B. Abus des droits :
Ce problème est beaucoup plus ancien. Il faut savoir que le droit positif et plus particulièrement la jurisprudence consacre certains droits dit discrétionnaires ou absolus qui ne sont pas susceptibles d’abus. Pourquoi ? Parce que l’exercice de certains droits relève d’une appréciation purement personnelle qu’un juge ne pourrait contrôler.
Ces droits sont quand même rares et cette catégorie est assez hétéroclite : Droit des parents de s’opposer aux mariages de leurs enfants, droit de ne pas consentir au mariage d’un enfant mineur, défense du droit de propriété contre un empiétement,… — pas de dégénérescence en abus. Le principe est le suivant : l’exercice d’un droit subjectif peut donner lieu à abus, sauf ces droits discrétionnaires.
Quel est le critère de l’abus de droit ? Le principe est le libre exercice des droits (thèse des individualistes). Cependant, pour des raisons morales, on sanctionne l’intention de nuire à autrui. L’abus de droit se limite à l’exercice d’un droit en vue de causer un préjudice à autrui (thèse de Ripert). Selon la thèse sociale, les droits subjectifs sont accordés à l’individu moins dans l’intérêt propre de l’individu que pour servir certains fins sociales. Dans ce cadre, il y a abus de droit quand il est détourné de la fonction pour laquelle il a été institué (thèse de Josserand).

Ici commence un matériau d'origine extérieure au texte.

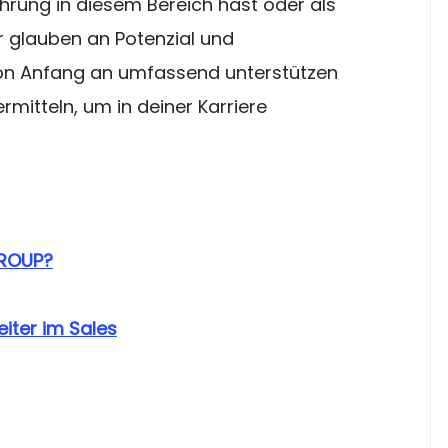
hrung in diesem Bereich hast oder als 
r glauben an Potenzial und 
von Anfang an umfassend unterstützen 
mitteln, um in deiner Karriere 
GROUP?
eiter im Sales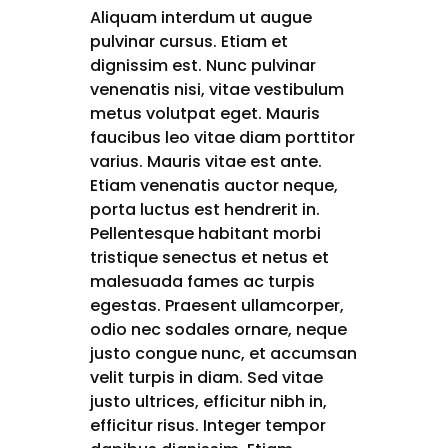
Aliquam interdum ut augue
pulvinar cursus. Etiam et
dignissim est. Nunc pulvinar
venenatis nisi, vitae vestibulum
metus volutpat eget. Mauris
faucibus leo vitae diam porttitor
varius. Mauris vitae est ante.
Etiam venenatis auctor neque,
porta luctus est hendrerit in.
Pellentesque habitant morbi
tristique senectus et netus et
malesuada fames ac turpis
egestas. Praesent ullamcorper,
odio nec sodales ornare, neque
justo congue nunc, et accumsan
velit turpis in diam. Sed vitae
justo ultrices, efficitur nibh in,
efficitur risus. Integer tempor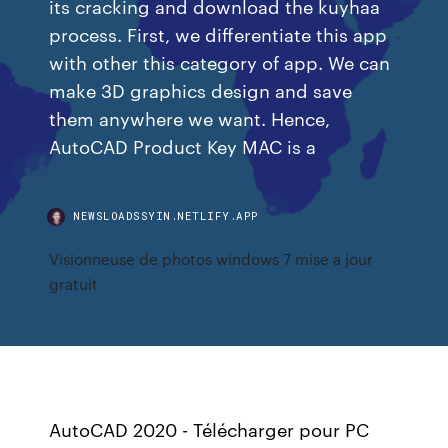
its cracking and download the kuyhaa
process. First, we differentiate this app
with other this category of app. We can
make 3D graphics design and save
them anywhere we want. Hence,
AutoCAD Product Key MAC is a
NEWSLOADSSYIN.NETLIFY.APP
Visionneuse de photos windows 7 mise a jour
gratuit
AutoCAD 2020 - Télécharger pour PC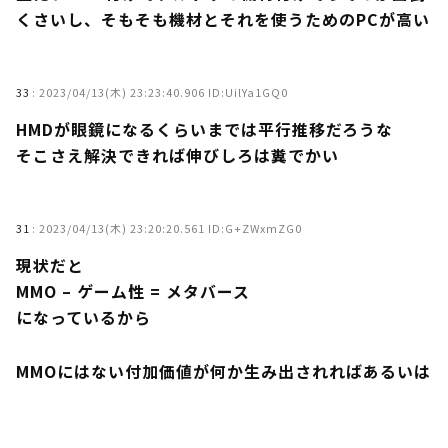
くさいし、そもそも機材とそれを使うためのPCが高い
33
:
2023/04/13(木) 23:23:40.906 ID:UilYa1GQ0
HMDが眼鏡になるくらいまでは平行推移だろうな
そこさえ解決できれば伸びしろは糞でかい
31
:
2023/04/13(木) 23:20:20.561 ID:G+ZWxmZG0
現状だと
MMO – ゲーム性 = メタバース
になっているから
MMOにはない付加価値が何か生み出されればあるいは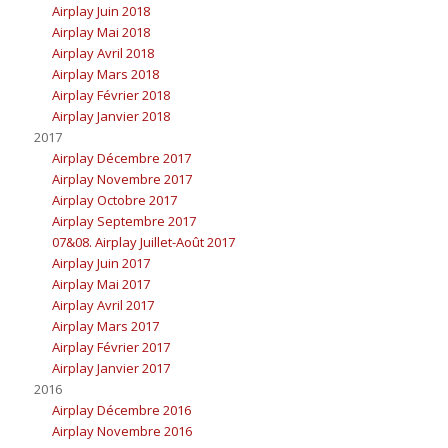
Airplay Juin 2018
Airplay Mai 2018
Airplay Avril 2018
Airplay Mars 2018
Airplay Février 2018
Airplay Janvier 2018
2017
Airplay Décembre 2017
Airplay Novembre 2017
Airplay Octobre 2017
Airplay Septembre 2017
07&08. Airplay Juillet-Août 2017
Airplay Juin 2017
Airplay Mai 2017
Airplay Avril 2017
Airplay Mars 2017
Airplay Février 2017
Airplay Janvier 2017
2016
Airplay Décembre 2016
Airplay Novembre 2016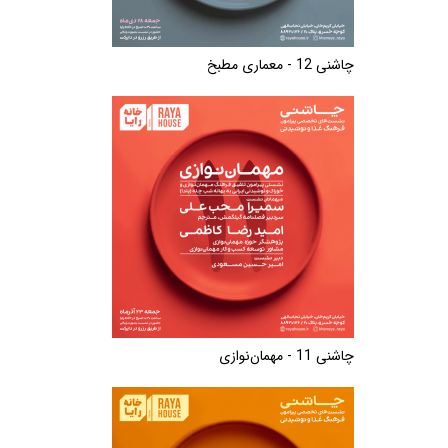
چاشنی 12 - معماری مطبخ
چاشنی 11 - مهمان‌نوازی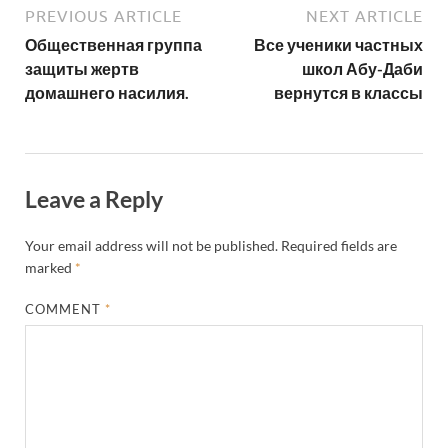
PREVIOUS ARTICLE
NEXT ARTICLE
Общественная группа
Все ученики частных
защиты жертв
школ Абу-Даби
домашнего насилия.
вернутся в классы
Leave a Reply
Your email address will not be published.
Required fields are
marked
*
COMMENT
*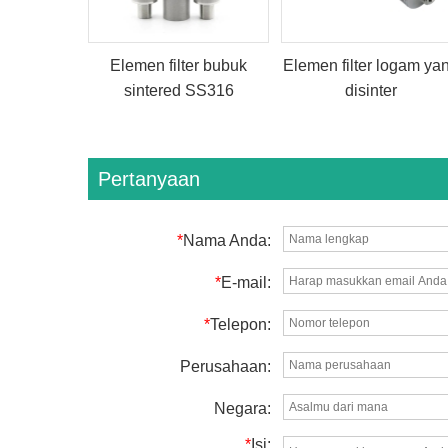
Elemen filter bubuk
Elemen filter logam ya
sintered SS316
disinter
Pertanyaan
*
Nama Anda:
*
E-mail:
*
Telepon:
Perusahaan:
Negara:
*
Isi:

En jurisprudence, aucune thèse n’a été choisie, la jurisprudence reste pragmatique : elle utilise le mécanisme de la faute : il y a abus dès lors qu’un individu raisonnable n’aurait pas agit de la sorte. Dans certaines affaires, l’abus résulte d’une intention de nuire — Affaire Clément Baillard, 3 Août 1915 : un propriétaire d’un terrain avait planté des piquets avec des pointes en fer. Cela a été jugé comme un abus de droit car cela était fait pour nuire à son voisin, amateur de ballon dirigeable. En droit du travail, cela est reconnu aussi par exemple, quand il y a utilisation abusive d’une période d’essai.